I am an investor in Municipal bonds, including tax free zero coupon bonds. Imagine an investor buys a tax free zero coupon bond at 20 and then keeps the bond for 3 years and sells the bond at 15. He has a capital loss. For tax purposes, can he add to the basis of the bond the interest he "received" on an accrual basis? If so, then he should have a loss more like 7 points.
1 Answer
A zero-coupon bond does not accrue, or pay, interest. Muni bond exemption only applies to interest, so if there is no interest there is no exemption.
Are you perhaps thinking of Original Issue Discount (OID)? As a US taxpayer if you buy a (long-term) bond issued at a (non-minimal) discount from par value, you are required to treat a portion of that discount as imputed interest each year you hold the bond, and in most cases pay tax on the imputed interest. For a stripped tax-exempt bond you only pay tax on the part that exceeds what the tax-exempt coupon would have been, but for a zero that's all of it. See chapter 1 of Publication 550 current year online here (all years downloadable in PDF from the Forms&Pubs tab)
If you buy through a broker, they will provide this information on form 1099-OID in your end-of-year tax package; if you have to do it yourself see Publication 1212 (in places similar to 550) and weep.
This basic rule applies to all bonds, zero or stripped or normal, although zeros and strips essentially always sell at a discount while coupon-paying bonds only sometimes do; sometimes they sell at a premium, in which case for a taxable bond you have the option to amortize the premium against the interest received. Similarly if you buy in the secondary market, at (additional) discount due to e.g. higher competitive rates or increased issuer risk, you have the option whether to amortize that or defer it, but if you defer it on disposition you must treat it as interest (rather than capital gain).
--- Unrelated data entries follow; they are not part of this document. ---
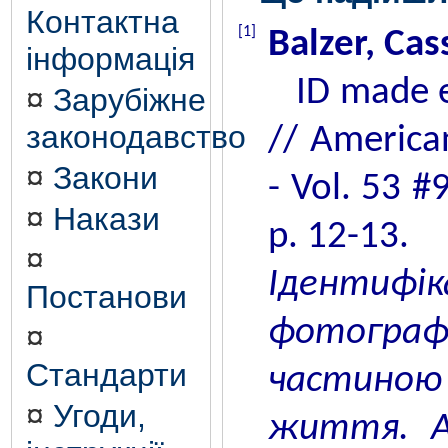
Контактна
[1]
Balzer, Cas
інформація
ID made ea
¤
Зарубіжне
законодавство
// American
¤
Закони
- Vol. 53 #
¤
Накази
p. 12-13.
¤
Іденти
Постанови
фотограф
¤
Стандарти
частиною
¤
Угоди,
життя. А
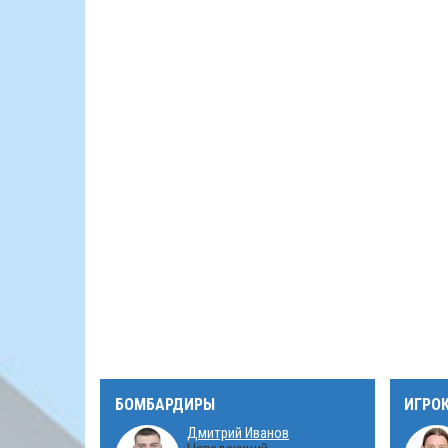
БОМБАРДИРЫ
ИГРО
Дмитрий Иванов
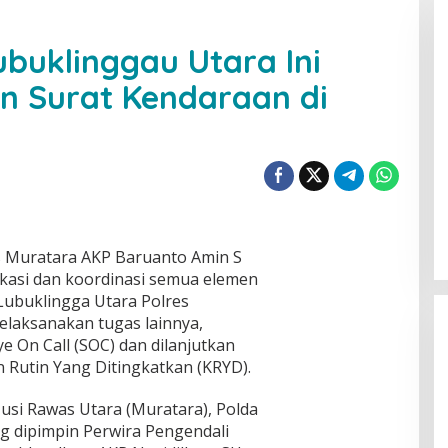
buklinggau Utara Ini
n Surat Kendaraan di
s Muratara AKP Baruanto Amin S
asi dan koordinasi semua elemen
Lubuklingga Utara Polres
laksanakan tugas lainnya,
 On Call (SOC) dan dilanjutkan
Rutin Yang Ditingkatkan (KRYD).
usi Rawas Utara (Muratara), Polda
ng dipimpin Perwira Pengendali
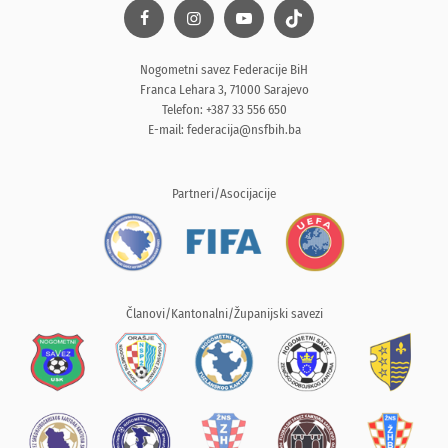
Nogometni savez Federacije BiH
Franca Lehara 3, 71000 Sarajevo
Telefon: +387 33 556 650
E-mail:
federacija@nsfbih.ba
Partneri/Asocijacije
Članovi/Kantonalni/Županijski savezi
In all cases you do add imputed OID to basis, as well as market discount if you elected to amortize (and subtract amortized market premium). See the items 'Market discount on bonds' and 'Original Issue Discount (OID) on debt instruments' under (several pages under!) Basis of Investment Property - Stocks and Bonds. And yes this does result in decreasing your taxable gain or increasing your loss on disposition.